I bring a long history to this file, because I've been involved in the field for more than 30 years. I was the founder and executive director of the Centre for Literacy, which many people called the pre-eminent research and resource centre in Canada for many years until we closed in 2015. I've done research and written widely about this topic for a number of years.
I've just completed a study and inventory with Marc Johnson regarding literacy and essential skills, and the needs of minority language populations around literacy and essential skills. We're going to be doing presentations on that two weeks from now, each for our own communities, and then I expect that the office will share the report with people. I'm not at liberty to discuss any of the recommendations, but I will probably draw on some of the findings, because the study has been done in the last six months to a year.

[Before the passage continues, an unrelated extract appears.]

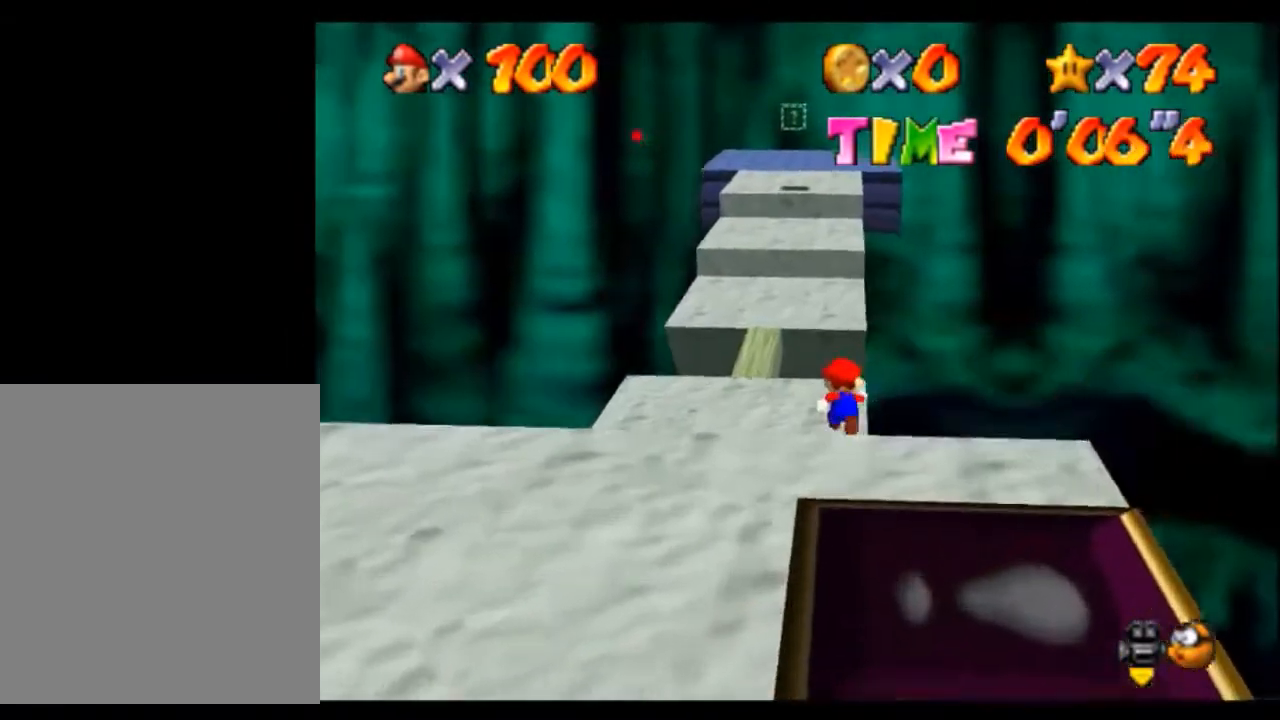
{"buttons": [], "left_stick": "up", "events": []}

The main message that I bring today is that the literacy and essential skills needs faced by the anglophone community in Quebec are not currently being well met by the services that are there, and that they face a number of barriers—some of them are quite similar to those faced by francophones outside Quebec, but some of them are unique to Quebec.
The large-scale impacts have been felt because of the changes in policy and funding from the federal level in particular, because the minority language groups are very dependent on federal funding that comes through Quebec. Quebec also has—in some ways, I would say—the privilege of having some core funding that goes to its community groups.
Anglophone groups in Quebec get some core funding. It's easy to take that to mask the reality, because the reality behind that core funding is that it's too small to really allow the groups to reach capacity or to serve the populations that they have to serve. I will leave that to Margo to speak about more fully.
I guess the other major impact that's been felt by the minority language community is the same as that has been felt by all the organizations across Canada, and that was the end of core funding for this activity in 2014 by the federal government. It said at that time that it was no longer going to fund research and organizations. It was only going to fund useful projects. What that essentially meant was that 30 years of work across the country was wiped out within a year or two.
Most of the major organizations that provided infrastructure imploded—there are almost none left. There is one that I think you met with last week, Le RESDAC. I still manage to sit on their conseil d'administration, but it is on the verge of collapsing as well. I hope that at least its mission will be carried forward.
Almost all of the English groups have disappeared except for one that is just a shell of itself. What it essentially means is that there are no grounds for doing research or providing networking opportunities, or spaces for people to meet and share best practices and knowledge, and so on.
There was also a great loss of collective knowledge and collective wisdom. Internally, what has happened over the past decade is a narrowing of policy focus at the federal level. When literacy first came onto the federal agenda at the end of the 1980s, when the National Literacy Secretariat was founded, there was a very broad vision of adult literacy and adult learning that tied it to citizenship, participation in society, participation in one's family, and participation in the workplace, so it was a very broadly focused vision.
Much of the funding, for many years, that came across the country came to the provinces through agreements that were signed. They were called federal-provincial agreements. There was money transferred to the provinces, but there were also matching funds with the provinces. A lot of the infrastructure, both at national and provincial levels, was based on those federal-provincial agreements.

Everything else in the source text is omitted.